A Quantification of CCK-8 assays in LINREP-depleted GBM cells following reintroduction of PTBP1. B, C Representative images (B) and quantification (C) of EdU assays in LINREP-depleted U87 and U251 cells following reintroduction of PTBP1. Scale bar: 50 μm. D, E Representative images (D) and quantification (E) of transwell invasion and migration assays in LINREP-depleted U87 and U251 cells following reintroduction of PTBP1. Scale bar: 100 μm. F, G Representative images (F) and quantification (G) of scratch wound healing assays in LINREP-depleted GBM cells following reintroduction of PTBP1. Scale bar: 200 μm. Statistical significance was assessed using two-tailed Student’s test. Error bars represented the SD of 3 independent experiments. H, I Representative bioluminescence images (H) and histogram analysis (I) of either LINREP overexpressed or PTBP1 knockdown U87 cells derived xenografts (n = 5). J Kaplan–Meier survival analysis of survival data from the xenografted mice. Log-rank test, P < 0.01. K Representative images of H&E and IHC staining of PTBP1 and RTN4A expression in xenografts. Scale bars: 50 μm. L, M qRT-PCR (L) and western blot analyses (M) of AS events of RTN4 in LINREP-knockdown U87 and U251 cells following reintroduction of LINREP WT or LINREP ΔPTBP1. n = 3 independent experiments, two-tailed Student’s test. *P < 0.05, **P < 0.01, ***P < 0.001.

Fig. 7. HuR enhanced LINREP stability via an m⁶A-dependent manner.

A Box-plot analysis of HuR expression (normalized TPM) in LGG and GBM by GEPIA2. B Western blot for HuR and qRT-PCR analysis of LINREP in U87 and U251 cells following HuR knockdown. C Enrichment of m⁶A-modified LINREP detected by MeRIP-qPCR assays in U87 and U251 cells. D Western blot for METTL3 and qRT-PCR analysis of LINREP in U87 and U251 cells following METTL3 knockdown.
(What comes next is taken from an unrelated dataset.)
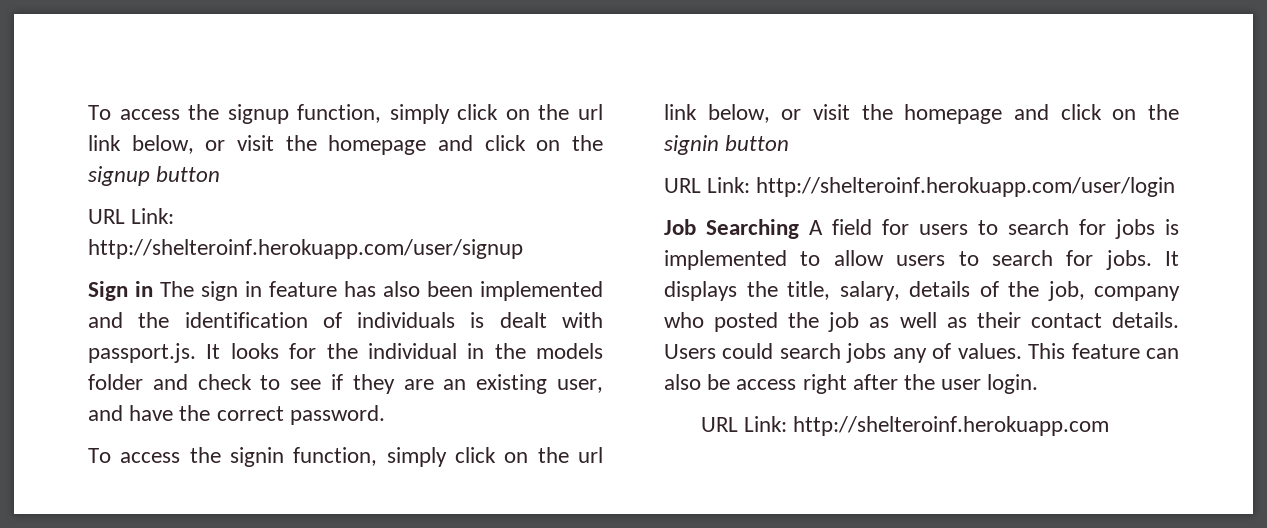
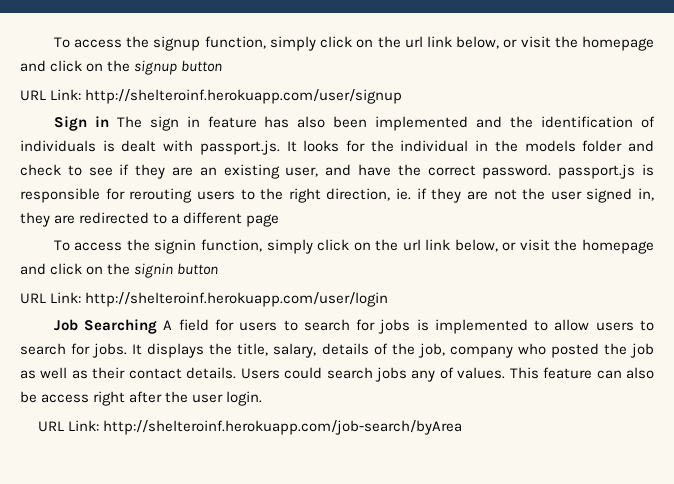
(385, 415) none -> [558,164,654,179] [20,188,654,203] [20,212,280,227] passport.js is responsible for rerouting users to the right direction, ie. if they are not the user signed in, they are redirected to a different page
[793,416,1110,436] http://shelteroinf.herokuapp.com -> [102,420,462,435] http://shelteroinf.herokuapp.com/job-search/byArea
E Western blot for ALKBH5 and qRT-PCR analysis of LINREP in GBM cells following ALKBH5 knockdown. F Enrichment of m⁶A-modifed LINREP detected by MeRIP-qPCR assays in U87 and U251 cells following METTL3 knockdown. G Half-life of LINREP in METTL3-depleted U87 and U251 cells after treated with actinomycin D (Act D). H Fluorescence assessment of m⁶A and HuR colocalization in U87 cells. Scale bar: 10 μm. I qRT-PCR analysis of LINREP and HuR in either HuR knockdown or METTL3-enhanced U251 cells. J RIP assays performed using anti-HuR or anti-lgG in U251 cells following METTL3 knockdown. K Schematic representation of the position of m⁶A motifs within LINREP. L Half-life of LINREP in HEK293 cells transfected with plasmids overexpressing LINREP Δm⁶A/WT or its m⁶A site mutations (LINREP Δm⁶A/741, Δm⁶A/1185 and Δm⁶A/1256) after treated with Act D. M Enrichment of m⁶A-modified LINREP detected by MeRIP-qPCR assays in HEK293 cells transfected with plasmids overexpressing LINREP Δm⁶A/WT or its m⁶A sites mutants (LINREP Δm⁶A/741, Δm⁶A/1185 and Δm⁶A/741 + 1185). Statistical significance was assessed using two-tailed Student’s test. Error bars represented the SD of 3 independent experiments. *P < 0.05, **P < 0.01, ***P < 0.001.

Fig. 8. A schematic model for the mechanisms of LINREP in the development of GBM.

m⁶A modification induced by METTL3 promoted recruitment of HuR and stability of LINREP expression. LINREP impeded the degradation of PTBP1 from the ubiquitin-proteasome pathway. Thus, the PTBP1-mediated AS events, especially for the exon 3 skipping in RTN4 transcripts were enhanced. Besides, LINREP promoted the dissociation of  UPF1 from PTBP1, which led to the intensified RNA-binding affinity of PTBP1 to RTN4 transcripts. Accordingly, the dual roles of LINREP in the PTBP1-induced AS contributed to the proliferation, migration and invasion of GBM cells.